L’Assemblée nationale a également voté en nouvelle lecture un filet de sécurité des recettes fiscales des collectivités du bloc local – communes et intercommunalités – pour l’année 2021, comme vous l’appeliez de vos vœux, mesdames, messieurs les sénateurs, et ce même si la formule retenue n’est pas identique à celle que vous aviez adoptée. Chaque commune et chaque établissement public de coopération intercommunale (EPCI) auront l’assurance d’avoir, en 2021, au moins les mêmes recettes fiscales que le niveau moyen connu atteint entre 2017 et 2019, soit avant la crise sanitaire.
De plus, la permission accordée aux administrations et aux établissements publics de donner leurs biens mobiliers aux fondations et aux collectivités territoriales a été confirmée en nouvelle lecture, tout comme l’harmonisation des conditions de dons aux associations, quelle que soit la nature du bien ou du bénéficiaire.
L’Assemblée nationale a validé la possibilité pour les entreprises en difficulté de bénéficier du crédit d’impôt relatif aux investissements, dont le fait générateur de l’aide fiscale est fixé entre le 1er janvier 2021 et le 31 décembre 2022, comme vous l’aviez souhaité.
Au-delà des désaccords qui ont été exprimés au moment de la commission mixte paritaire et qui ne manqueront pas d’être réitérés à l’occasion de cette discussion, ces exemples témoignent que ce budget illustre notre capacité à trouver la voie du compromis et à servir les intérêts des Françaises et des Français.
Nous l’avons dit à plusieurs reprises, ce projet de loi de finances se fixe plusieurs objectifs : mettre en œuvre les priorités du Gouvernement, répondre à l’urgence de la crise, préparer l’avenir au travers du plan de relance. Il se traduit, comme l’exercice 2020, par une dégradation des finances publiques à un niveau jamais atteint, qualifié d’historique.
Nous assumons cette dégradation des finances publiques, dans la mesure où elle nous paraît constituer la seule réponse possible à la crise et la seule façon de faire face à l’épidémie. Nous savons aussi que cette dégradation doit être temporaire. Avec la sortie de la crise et la reprise de l’activité économique, nous devrons retrouver une trajectoire de finances publiques plus soutenable, qui nous permette de maîtriser, puis de diminuer, la dette publique.
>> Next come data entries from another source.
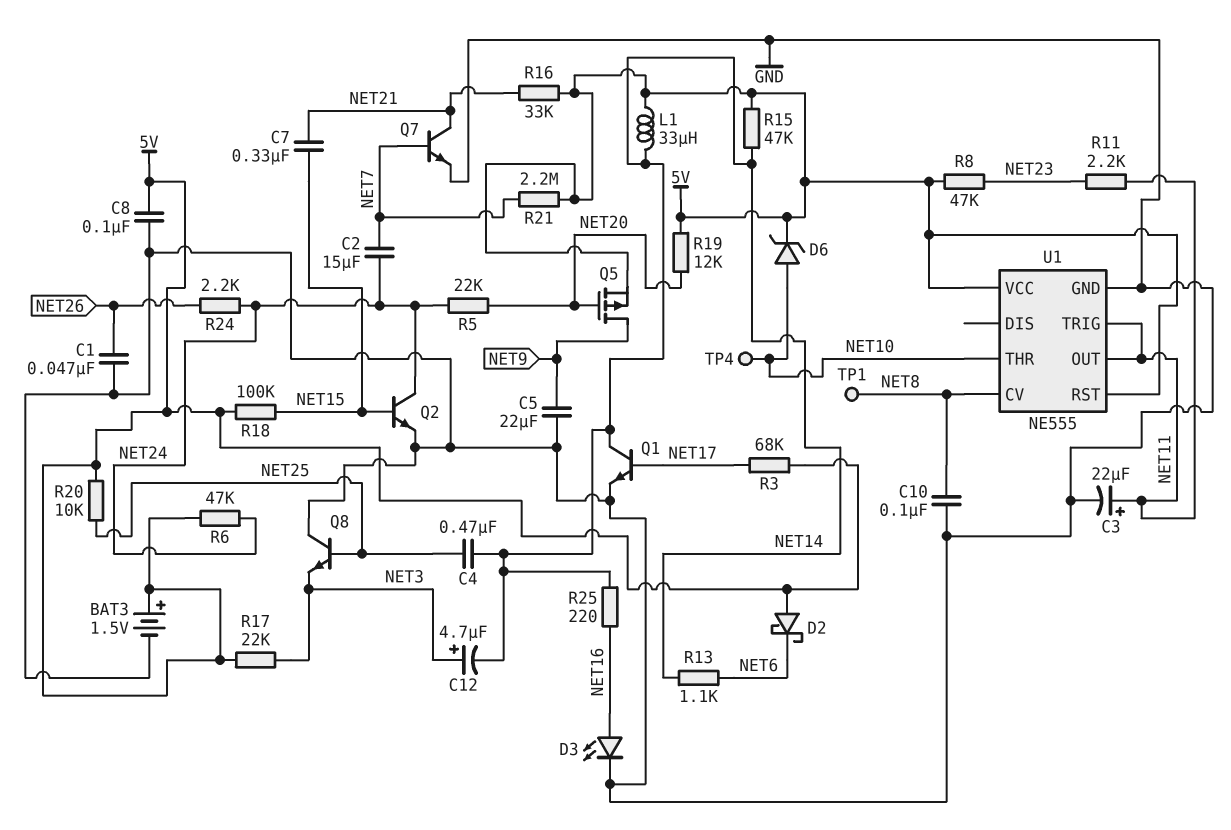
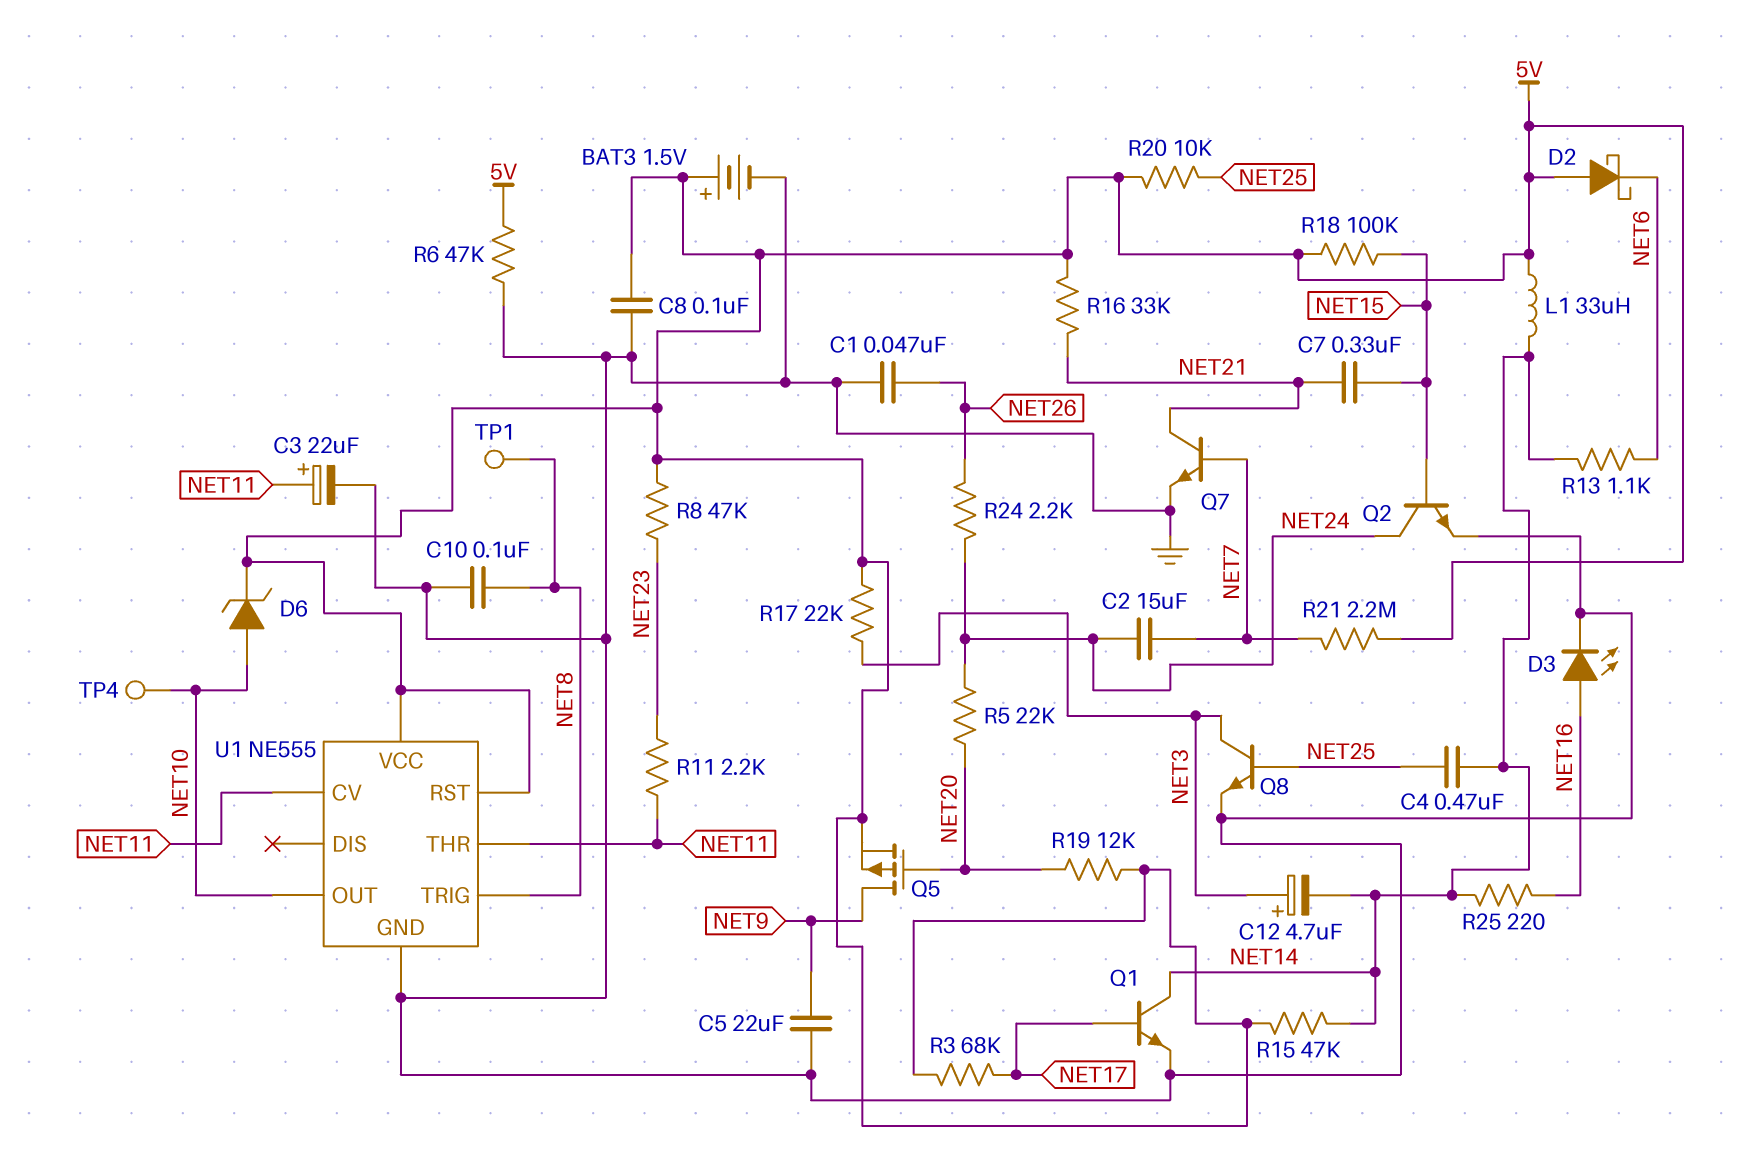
Q8: NPN (B NET25, C GND, E NET3) -> NPN (B NET25, C NET3, E GND)
R6: 47k (5V, NET24) -> 47k (5V, GND)
U1 pin CV: NET8 -> NET11
U1 pin OUT: NET11 -> NET10
U1 pin THR: NET10 -> NET11
U1 pin TRIG: NET11 -> NET8

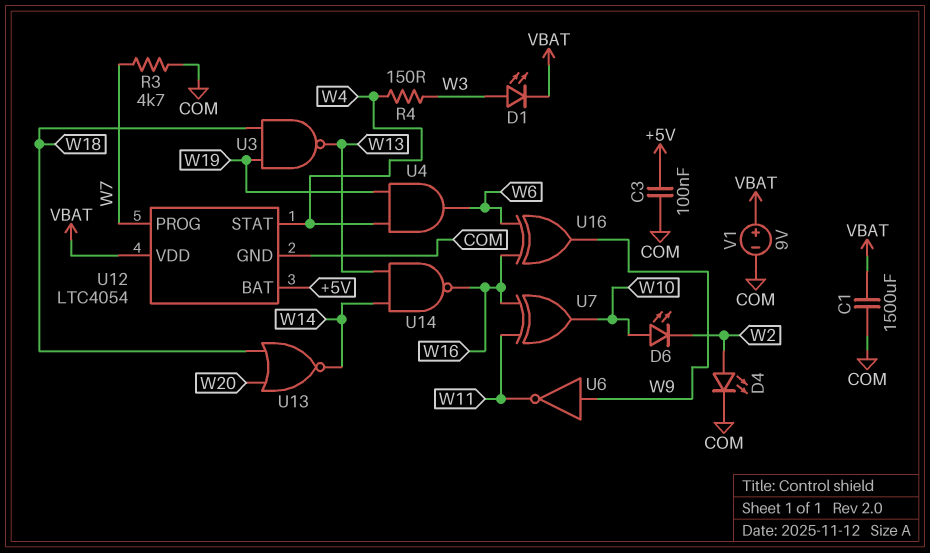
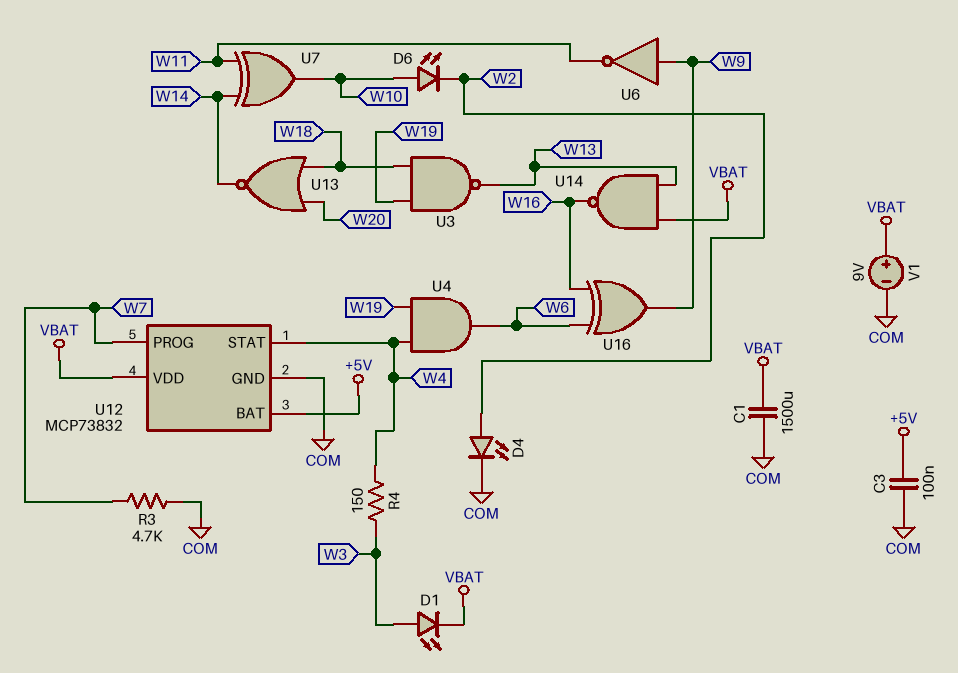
U7: XOR (in W11, in W16, out W10) -> XOR (in W11, in W14, out W10)
U12: LTC4054 -> MCP73832
U14: NAND (in W13, in W14, out W16) -> NAND (in VBAT, in W13, out W16)

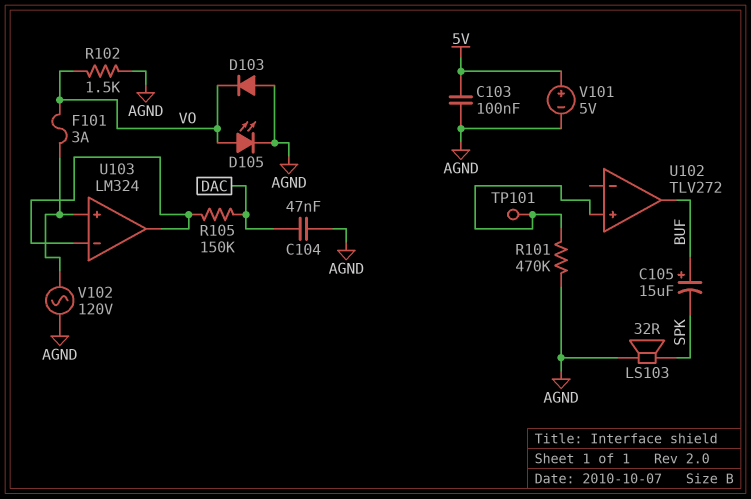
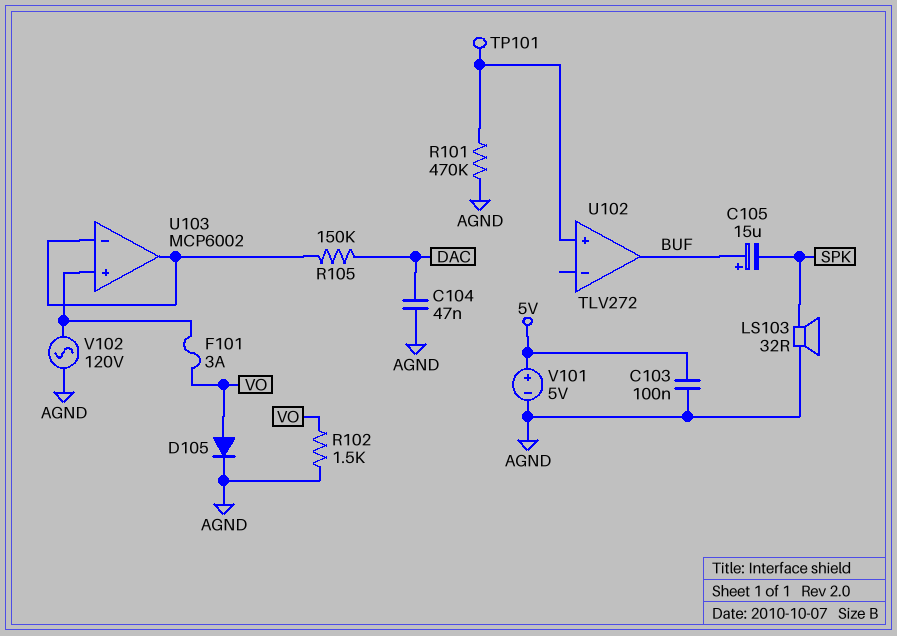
D103: diode (A AGND, K VO) -> none
D105: LED (A VO, K AGND) -> diode (A VO, K AGND)
U103: LM324 -> MCP6002

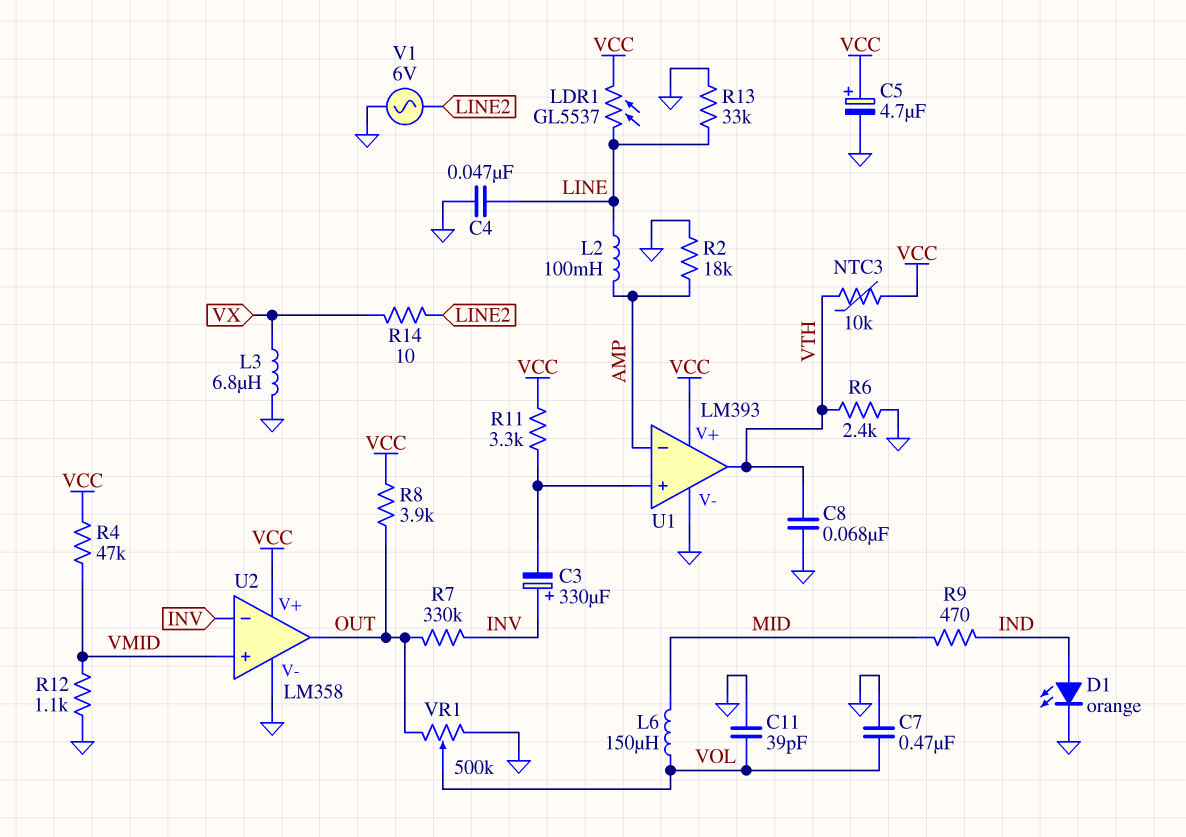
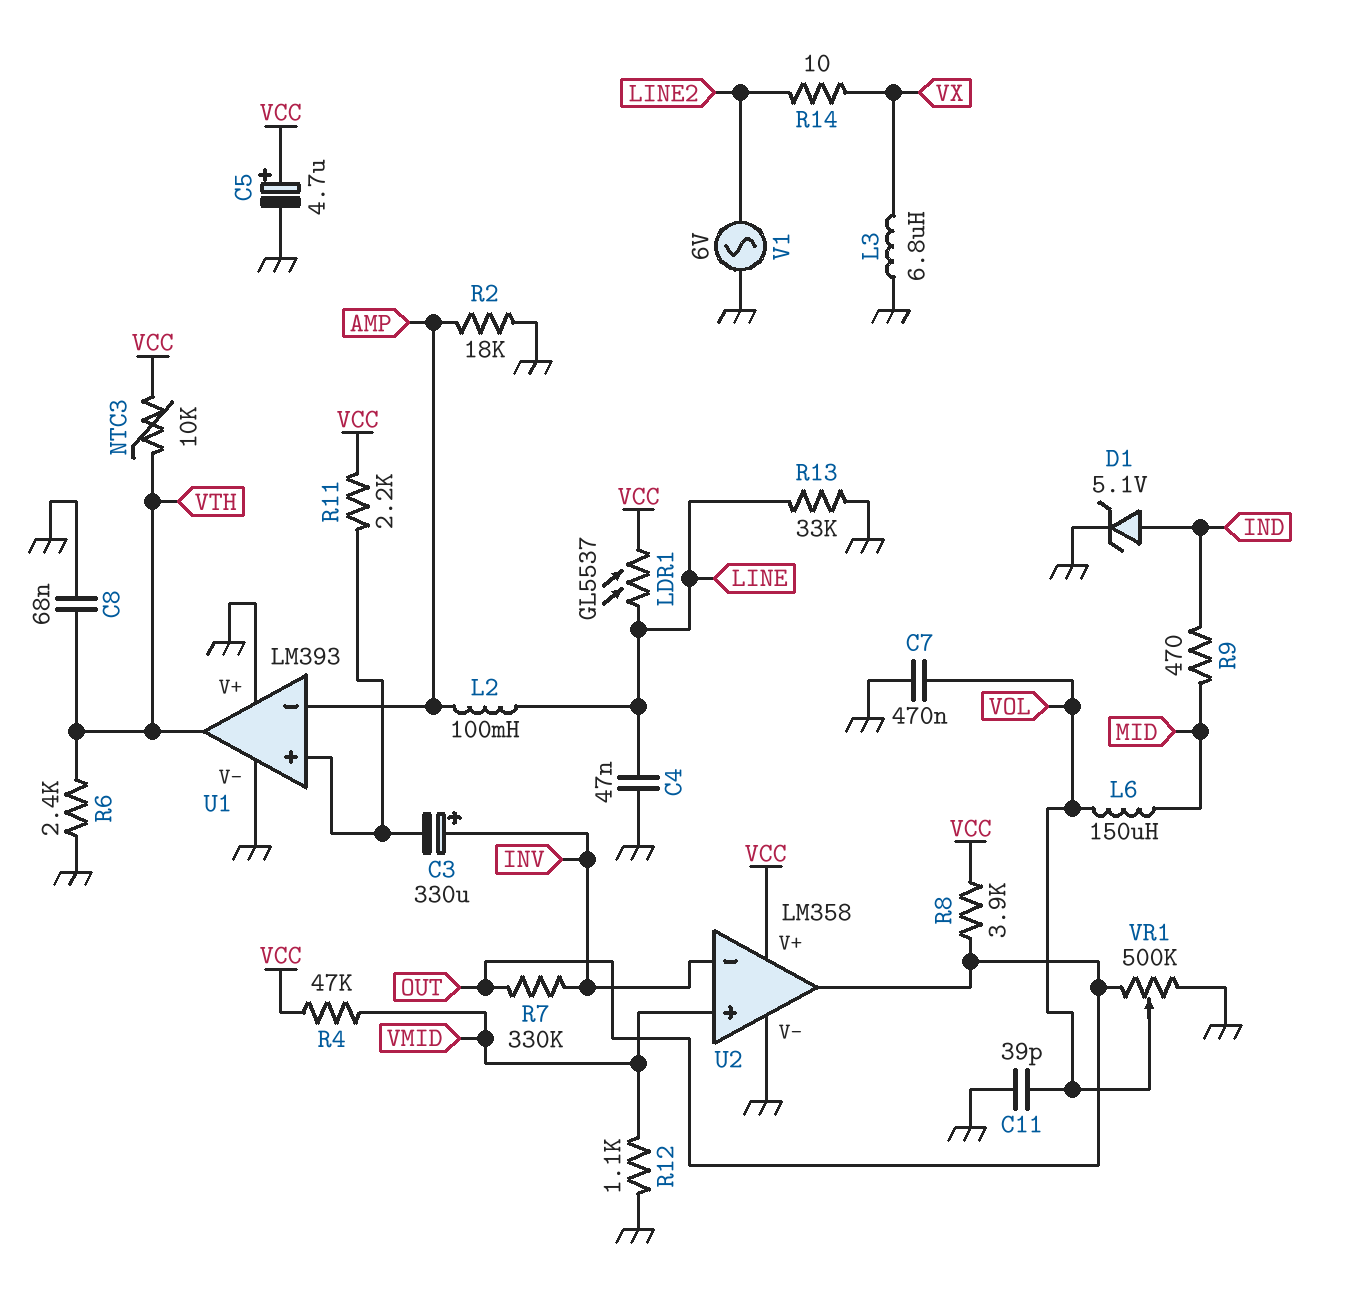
D1: LED orange (A IND, K GND) -> zener 5.1V (A IND, K GND)
R11: 3.3k (U1/in+, VCC) -> 2.2k (U1/in+, VCC)
U1 pin V+: VCC -> GND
Il nous faudra travailler ensemble – ce sera l’objet du groupe de travail et des débats parlementaires – à la manière de retrouver un niveau de dépenses publiques qui soit, lui aussi, soutenable, en tout cas conforme à la situation d’un pays comme le nôtre, c’est-à-dire capable de faire face à ses engagements, de maîtriser son endettement et d’alléger le poids des prélèvements obligatoires sur la production de richesses nationales. Tel sera notre objectif dans les prochains mois, à la sortie de cette crise.
Mesdames, messieurs les sénateurs, je tiens à vous remercier de nouveau de la qualité de nos débats. Je ne doute pas que nous aurons l’occasion de continuer à échanger sur des textes budgétaires, ou d’autres textes relevant du périmètre de mon ministère, dans les semaines et les mois qui viennent. J’en suis ravi par avance.